In order to “improve housing outcomes for Australians”, the federal government has released draft legislation to help establish a new Commonwealth entity.
Minister for Revenue and Finance Services Kelly O’Dwyer (who is also the acting Treasurer while Treasurer Scott Morrison is on leave this week) launched a public consultation on the draft legislation that will establish the National Housing Finance and Investment Corporation (NHFIC) as part of the Turnbull government’s Reducing Pressure on Housing Affordability plan.
The initiative, announced in the 2017-18 federal budget, will provide the NHFIC a financial intermediary with the capacity to administer $1 billion National Housing Infrastructure Facility (NHIF) to help fund the development of affordable housing.
Functioning as a “corporate Commonwealth entity”, the NHFIC will be governed by a “skills-based” board consisting of a chair and between four and six other members.
Its functions will include making loans, investments and grants to improve, directly or indirectly, housing outcomes, and setting terms and conditions for such loans, investments and grants.
Further, the initiative will help establish an affordable housing bond aggregator to “improve the efficiency of community housing providers”.

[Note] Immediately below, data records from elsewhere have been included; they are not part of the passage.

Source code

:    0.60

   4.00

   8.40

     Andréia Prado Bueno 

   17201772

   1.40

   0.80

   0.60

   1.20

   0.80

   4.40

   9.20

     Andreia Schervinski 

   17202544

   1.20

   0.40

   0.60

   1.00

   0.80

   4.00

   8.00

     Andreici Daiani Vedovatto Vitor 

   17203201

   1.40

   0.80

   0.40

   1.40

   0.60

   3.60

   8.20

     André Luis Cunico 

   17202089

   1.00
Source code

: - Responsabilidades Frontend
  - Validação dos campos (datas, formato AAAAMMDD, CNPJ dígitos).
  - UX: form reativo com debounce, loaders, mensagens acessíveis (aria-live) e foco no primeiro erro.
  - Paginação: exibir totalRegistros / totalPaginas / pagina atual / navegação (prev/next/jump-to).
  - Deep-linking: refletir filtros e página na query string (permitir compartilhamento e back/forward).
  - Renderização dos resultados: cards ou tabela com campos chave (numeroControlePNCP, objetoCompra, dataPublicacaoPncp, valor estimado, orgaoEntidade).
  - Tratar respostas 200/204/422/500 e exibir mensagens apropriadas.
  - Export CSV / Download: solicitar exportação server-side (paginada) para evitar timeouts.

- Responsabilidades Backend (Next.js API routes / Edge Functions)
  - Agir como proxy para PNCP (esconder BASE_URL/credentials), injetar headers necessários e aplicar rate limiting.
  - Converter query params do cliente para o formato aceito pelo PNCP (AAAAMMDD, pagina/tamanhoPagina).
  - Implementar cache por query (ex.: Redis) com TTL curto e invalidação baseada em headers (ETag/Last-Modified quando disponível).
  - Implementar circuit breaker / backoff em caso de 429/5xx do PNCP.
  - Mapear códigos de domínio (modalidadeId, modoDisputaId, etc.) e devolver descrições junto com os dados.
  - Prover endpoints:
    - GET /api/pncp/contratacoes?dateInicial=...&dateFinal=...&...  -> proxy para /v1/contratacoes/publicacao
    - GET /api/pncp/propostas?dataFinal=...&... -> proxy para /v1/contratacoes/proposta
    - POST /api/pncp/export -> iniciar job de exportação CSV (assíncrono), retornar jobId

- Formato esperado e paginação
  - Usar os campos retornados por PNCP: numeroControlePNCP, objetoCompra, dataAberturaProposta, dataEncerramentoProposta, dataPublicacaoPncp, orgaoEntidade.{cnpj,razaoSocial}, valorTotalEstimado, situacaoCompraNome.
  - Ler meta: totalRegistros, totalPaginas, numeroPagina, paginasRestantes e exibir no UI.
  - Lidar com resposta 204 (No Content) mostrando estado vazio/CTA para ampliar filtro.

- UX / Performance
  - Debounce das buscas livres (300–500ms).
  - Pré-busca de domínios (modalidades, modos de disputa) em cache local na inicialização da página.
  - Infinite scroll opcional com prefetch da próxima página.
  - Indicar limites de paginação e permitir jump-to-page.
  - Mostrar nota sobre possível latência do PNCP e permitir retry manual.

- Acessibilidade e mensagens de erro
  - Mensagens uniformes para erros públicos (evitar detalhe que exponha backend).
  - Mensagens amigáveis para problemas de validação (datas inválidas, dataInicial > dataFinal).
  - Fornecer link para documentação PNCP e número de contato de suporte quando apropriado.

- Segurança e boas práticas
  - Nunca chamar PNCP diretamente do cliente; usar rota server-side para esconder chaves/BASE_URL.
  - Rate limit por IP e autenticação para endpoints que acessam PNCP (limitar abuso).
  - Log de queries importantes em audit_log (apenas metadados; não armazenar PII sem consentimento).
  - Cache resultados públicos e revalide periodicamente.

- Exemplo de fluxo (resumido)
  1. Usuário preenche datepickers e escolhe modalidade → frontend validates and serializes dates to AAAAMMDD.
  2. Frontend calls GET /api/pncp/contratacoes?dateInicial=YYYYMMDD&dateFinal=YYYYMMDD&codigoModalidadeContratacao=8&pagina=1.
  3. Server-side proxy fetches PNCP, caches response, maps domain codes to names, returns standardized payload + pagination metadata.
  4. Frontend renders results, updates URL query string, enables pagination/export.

An investment mandate will also be issued alongside the draft legislation that will outline performance expectations surrounding decision-making criteria, risk and return on investment, but will not direct the NHFIC in relation to “specific investments”.
The bill contains provisions that will ensure that liabilities are guaranteed by the government, and it also outlines the functions of the prospective NHFIC board.
Also noted is that the government will review the initiative three years after its commencement.
In a pre-budget submission, however, the Housing Industry Association (HIA) stated that the government’s plan is not enough to deliver the desired outcome.
HIA called for an increase to the $1 billion funding of the NHFIC to help the body investigate new opportunities that will help reduce upfront costs for first home buyers (FHBs).
“New home buyers are required to make significant upfront contributions to the funding of community infrastructure,” the HIA noted.
“As the cost of land increases, the tax take from these home buyer levies grows and, in the last decade, they have become one of the key barriers to delivering more affordable housing in all forms.”
Stakeholders have been invited to publish submissions addressing the draft exposure bill or related material before 9am on 22 January.